» **What the task requires**: Looking at the records below, state how many lines include the string "Bisericii" and add nothing further.
------ Records for the exercise ------
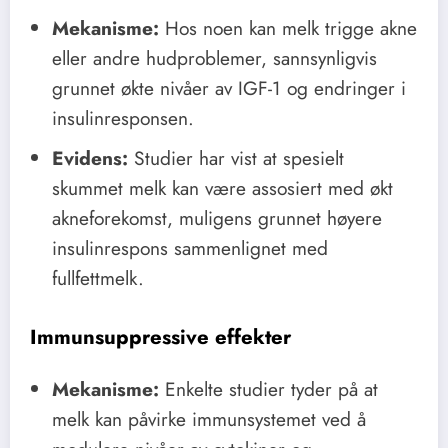
Mekanisme:
Hos noen kan melk trigge akne
eller andre hudproblemer, sannsynligvis
grunnet økte nivåer av IGF-1 og endringer i
insulinresponsen.
Evidens:
Studier har vist at spesielt
skummet melk kan være assosiert med økt
akneforekomst, muligens grunnet høyere
insulinrespons sammenlignet med
fullfettmelk.
Immunsuppressive effekter
Mekanisme:
Enkelte studier tyder på at
melk kan påvirke immunsystemet ved å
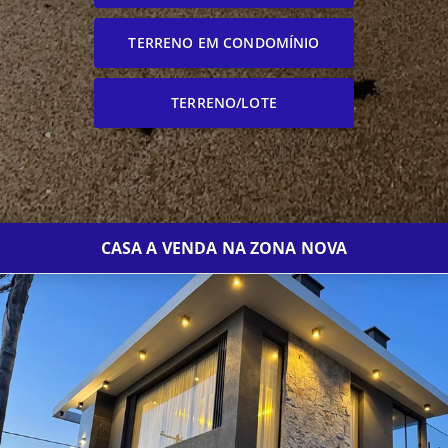
TERRENO EM CONDOMÍNIO
TERRENO/LOTE
CASA A VENDA NA ZONA NOVA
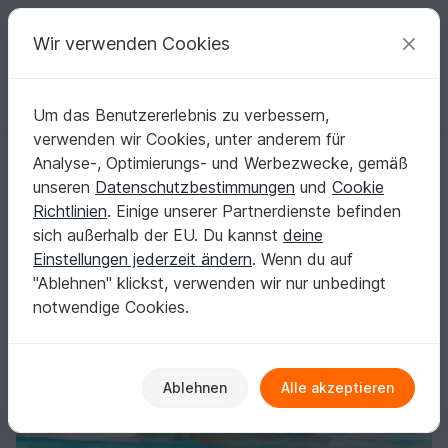
C
razy
P
atterns
Deine kreativen Ideen
Wir verwenden Cookies
Um das Benutzererlebnis zu verbessern,
Deutsch | € (EUR)
einloggen
Kostenlos registrieren
verwenden wir Cookies, unter anderem für
Origami Geldschein Kreuzfahrtschiff (*)
Startseite
Basteln
Origami mit Geld
Weitere Anlässe
Analyse-, Optimierungs- und Werbezwecke, gemäß
Origami Geldschein Kreuzfahrtschiff (*)
unseren
Datenschutzbestimmungen
und
Cookie
Richtlinien
. Einige unserer Partnerdienste befinden
sich außerhalb der EU. Du kannst
deine
Einstellungen jederzeit ändern
. Wenn du auf
"Ablehnen" klickst, verwenden wir nur unbedingt
notwendige Cookies.
Ablehnen
Alle akzeptieren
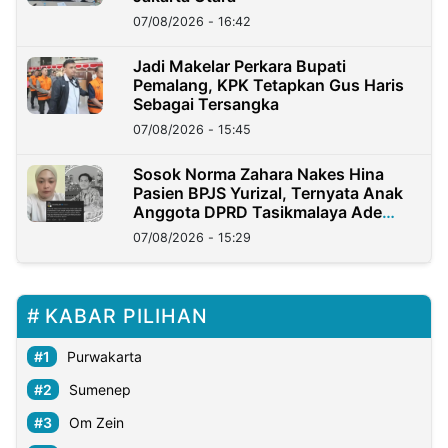
07/08/2026 - 16:42
Jadi Makelar Perkara Bupati
Pemalang, KPK Tetapkan Gus Haris
Sebagai Tersangka
07/08/2026 - 15:45
Sosok Norma Zahara Nakes Hina
Pasien BPJS Yurizal, Ternyata Anak
Anggota DPRD Tasikmalaya Ade
Lukman
07/08/2026 - 15:29
KABAR PILIHAN
Purwakarta
Sumenep
Om Zein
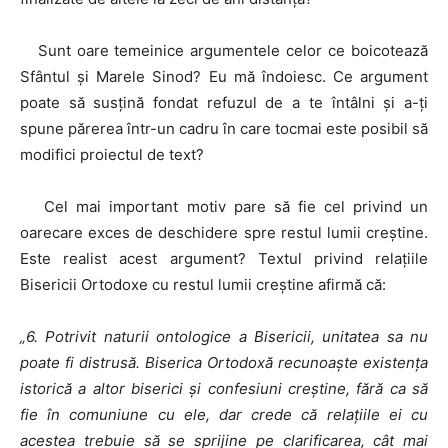
Sunt oare temeinice argumentele celor ce boicotează
Sfântul și Marele Sinod? Eu mă îndoiesc. Ce argument
poate să susțină fondat refuzul de a te întâlni și a-ți
spune părerea într-un cadru în care tocmai este posibil să
modifici proiectul de text?
Cel mai important motiv pare să fie cel privind un
oarecare exces de deschidere spre restul lumii creștine.
Este realist acest argument? Textul privind relațiile
Bisericii Ortodoxe cu restul lumii creștine afirmă că:
„6. Potrivit naturii ontologice a Bisericii, unitatea sa nu
poate fi distrusă. Biserica Ortodoxă recunoaşte existenţa
istorică a altor biserici şi confesiuni creştine, fără ca să
fie în comuniune cu ele, dar crede că relaţiile ei cu
acestea trebuie să se sprijine pe clarificarea, cât mai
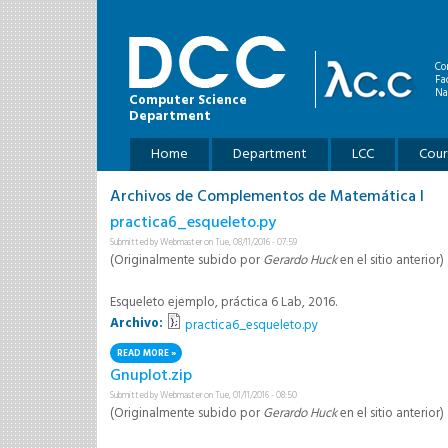
Skip to main content
Co
Fa
Na
Computer Science
Department
Main menu
Home
Department
LCC
Cour
Archivos de Complementos de Matemática I
practica6_esqueleto.py
Submitted by
Webmaster
on Tue, 08/11/2016 - 07:59
(Originalmente subido por
Gerardo Huck
en el sitio anterior)
Esqueleto ejemplo, práctica 6 Lab, 2016.
Archivo:
practica6_esqueleto.py
READ MORE
ABOUT PRACTICA6_ESQUELETO.PY
Gnuplot.zip
Submitted by
Webmaster
on Tue, 01/11/2016 - 08:50
(Originalmente subido por
Gerardo Huck
en el sitio anterior)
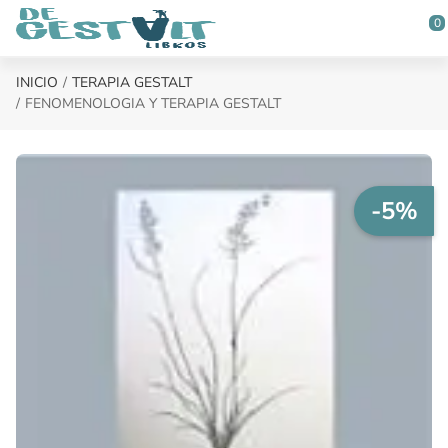
Saltar al contenido principal
0
INICIO
TERAPIA GESTALT
FENOMENOLOGIA Y TERAPIA GESTALT
-5%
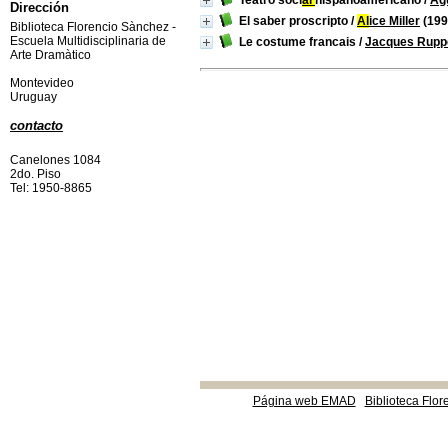
Teatro soci
al
hispanoamericano
/
Agu
Dirección
El saber proscripto
/
Al
ice Miller
(199
Biblioteca Florencio Sànchez -
Escuela Multidisciplinaria de
Le costume francais
/
Jacques Rupp
Arte Dramàtico
Montevideo
Uruguay
contacto
Canelones 1084
2do. Piso
Tel: 1950-8865
Página web EMAD
Biblioteca Flor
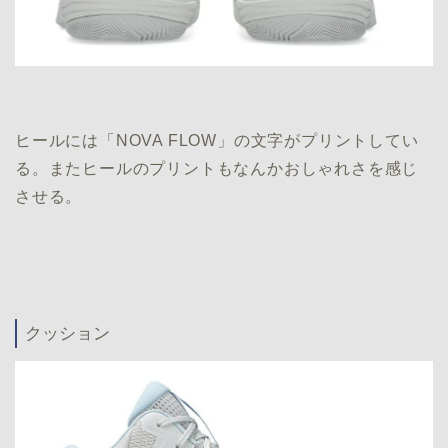
ヒールには「NOVA FLOW」の文字がプリントしてい
る。またヒールのプリントもなんかおしゃれさを感じ
させる。
クッション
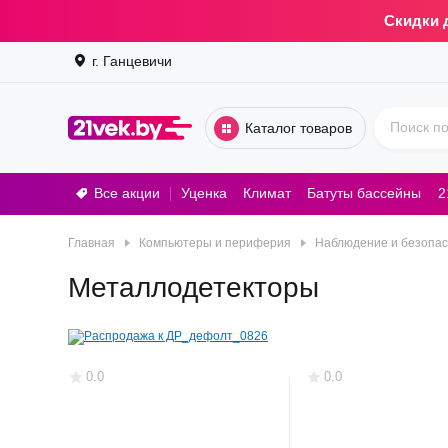
Скидки 
г. Ганцевичи
Каталог товаров
Все акции
Уценка
Климат
Батуты бассейны
2
Стирал
Главная
Компьютеры и периферия
Наблюдение и безопас
Металлодетекторы
0.0
0.0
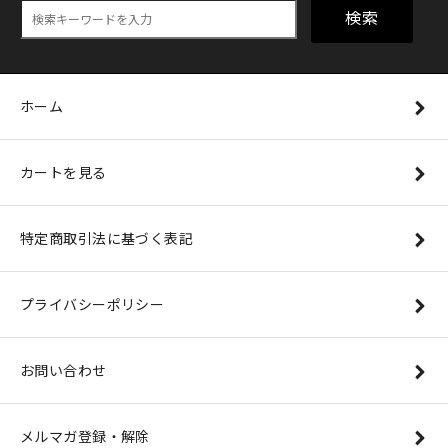
検索
ホーム
カートを見る
特定商取引法に基づく表記
プライバシーポリシー
お問い合わせ
メルマガ登録・解除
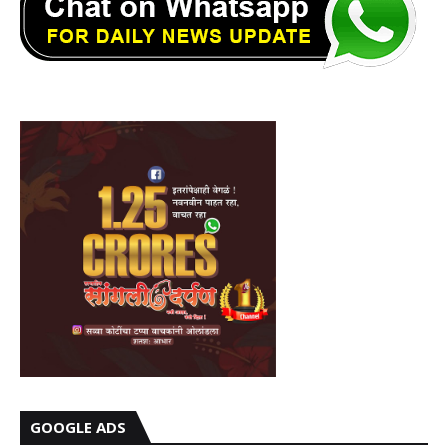
GOOGLE ADS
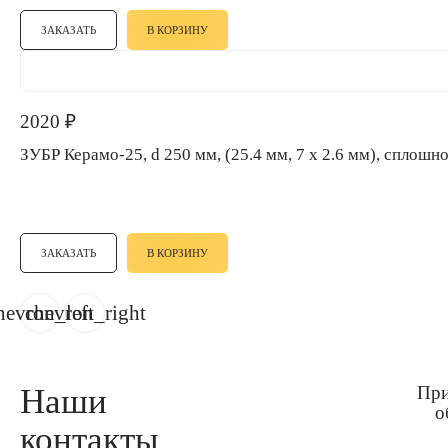
ЗАКАЗАТЬ
В КОРЗИНУ
2020
₽
ЗУБР Керамо-25, d 250 мм, (25.4 мм, 7 х 2.6 мм), сп
ЗАКАЗАТЬ
В КОРЗИНУ
hevron_left
chevron_right
Наши
При
о
контакты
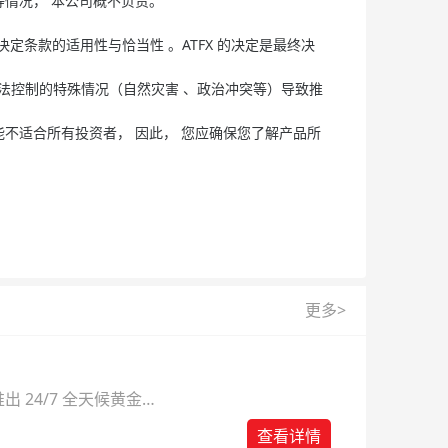
等情况， 本公司概不负责。
决定条款的适用性与恰当性 。ATFX 的决定是最终决
 无法控制的特殊情况（自然灾害 、政治冲突等）导致推
能不适合所有投资者， 因此， 您应确保您了解产品所
更多>
 24/7 全天候黄金
则。
查看详情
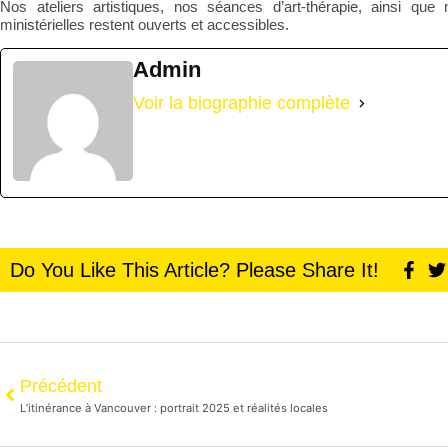
Nos
ateliers artistiques
, nos
séances d’art-thérapie
, ainsi que
ministérielles
restent ouverts et accessibles.
Admin
Voir la biographie complète
Do You Like This Article? Please Share It!
Précédent
L’itinérance à Vancouver : portrait 2025 et réalités locales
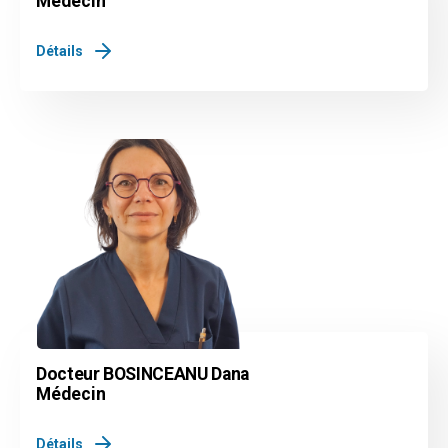
Médecin
Détails
Docteur BOSINCEANU Dana
Médecin
Détails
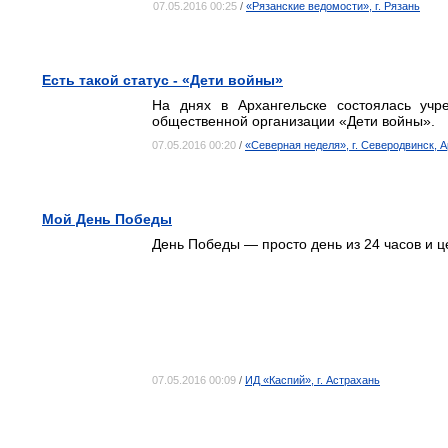
07.05.2016 00:25
/
«Рязанские ведомости», г. Рязань
Есть такой статус - «Дети войны»
На днях в Архангельске состоялась учр
общественной организации «Дети войны».
07.05.2016 00:20
/
«Северная неделя», г. Северодвинск, 
Мой День Победы
День Победы — просто день из 24 часов и ц
07.05.2016 00:09
/
ИД «Каспий», г. Астрахань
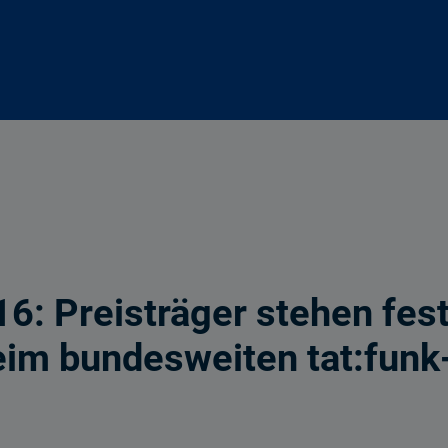
16: Preisträger stehen fes
eim bundesweiten tat:fun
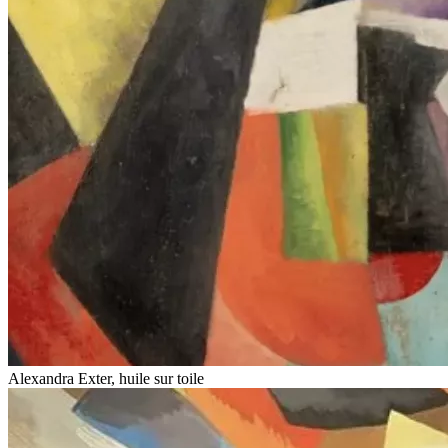
Alexandra Exter, huile sur toile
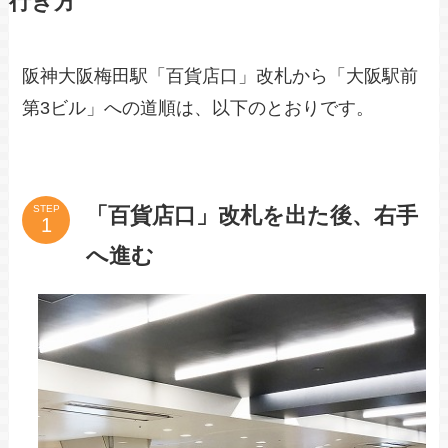
行き方
阪神大阪梅田駅「百貨店口」改札から「大阪駅前
第3ビル」への道順は、以下のとおりです。
「百貨店口」改札を出た後、右手
STEP
へ進む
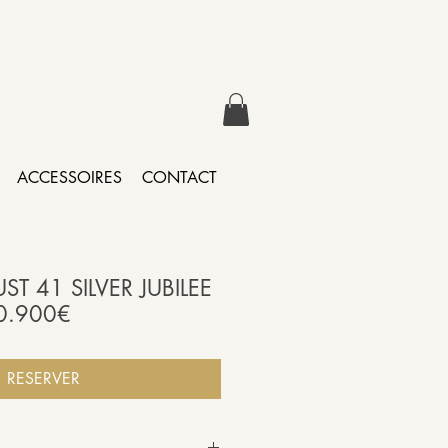
ACCESSOIRES
CONTACT
ST 41 SILVER JUBILEE
10.900€
RESERVER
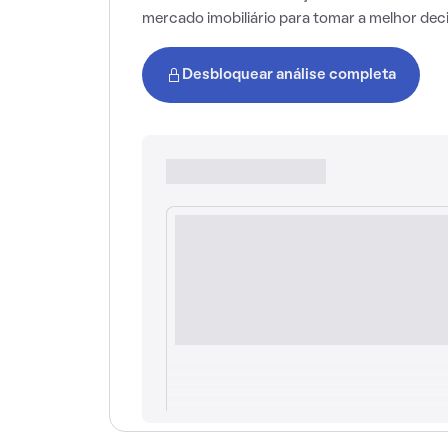
mercado imobiliário para tomar a melhor dec
Desbloquear análise completa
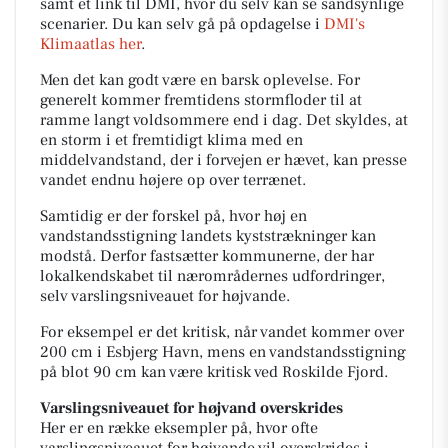
samt et link til DMI, hvor du selv kan se sandsynlige
scenarier. Du kan selv gå på opdagelse i
DMI's
Klimaatlas her
.
Men det kan godt være en barsk oplevelse.
For
generelt kommer fremtidens stormfloder til at
ramme langt voldsommere end i dag. Det skyldes, at
en storm i et fremtidigt klima med en
middelvandstand, der i forvejen er hævet, kan presse
vandet endnu højere op over terrænet.
Samtidig er der forskel på, hvor høj en
vandstandsstigning landets kyststrækninger kan
modstå. Derfor fastsætter kommunerne, der har
lokalkendskabet til nærområdernes udfordringer,
selv varslingsniveauet for højvande.
For eksempel er det kritisk, når vandet kommer over
200 cm i Esbjerg Havn, mens en vandstandsstigning
på blot 90 cm kan være kritisk ved Roskilde Fjord.
Varslingsniveauet for højvand overskrides
Her er en række eksempler på, hvor ofte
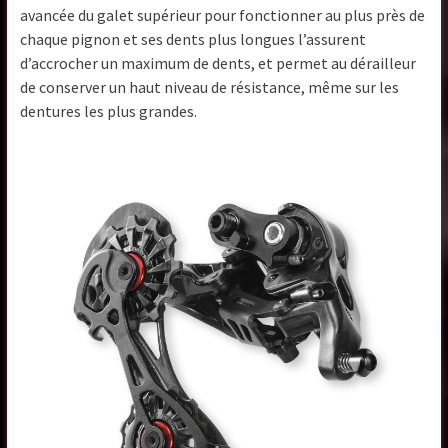
avancée du galet supérieur pour fonctionner au plus près de
chaque pignon et ses dents plus longues l’assurent
d’accrocher un maximum de dents, et permet au dérailleur
de conserver un haut niveau de résistance, même sur les
dentures les plus grandes.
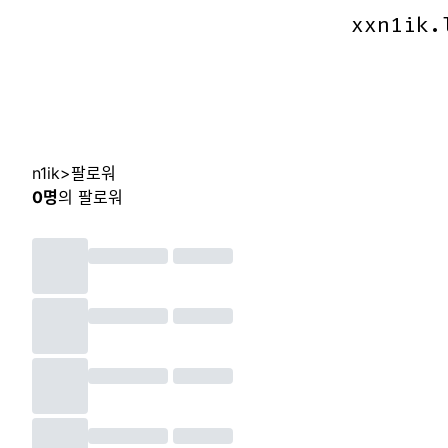
xxn1ik.
xxn1ik.
n1ik
>
팔로워
0
명
의 팔로워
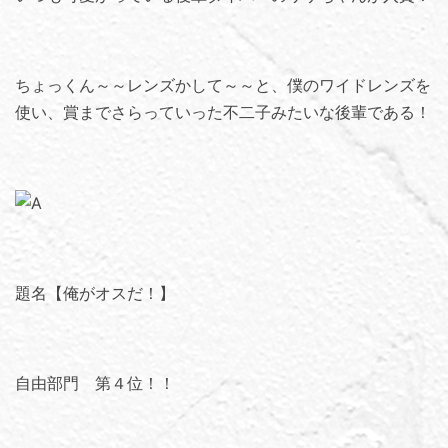
ちょっくん～～レンズかして～～と、僕のワイドレンズを
使い、賞までさらっていった不二子みたいな後輩である！
題名【俺がオスだ！】
自由部門 第４位！！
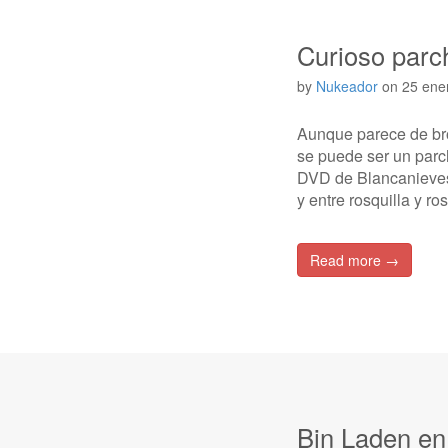
Curioso parc
by
Nukeador
on
25 ene
Aunque parece de br
se puede ser un parc
DVD de Blancanieves 
y entre rosquilla y r
Read more →
Bin Laden en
------
» **Solution**: 2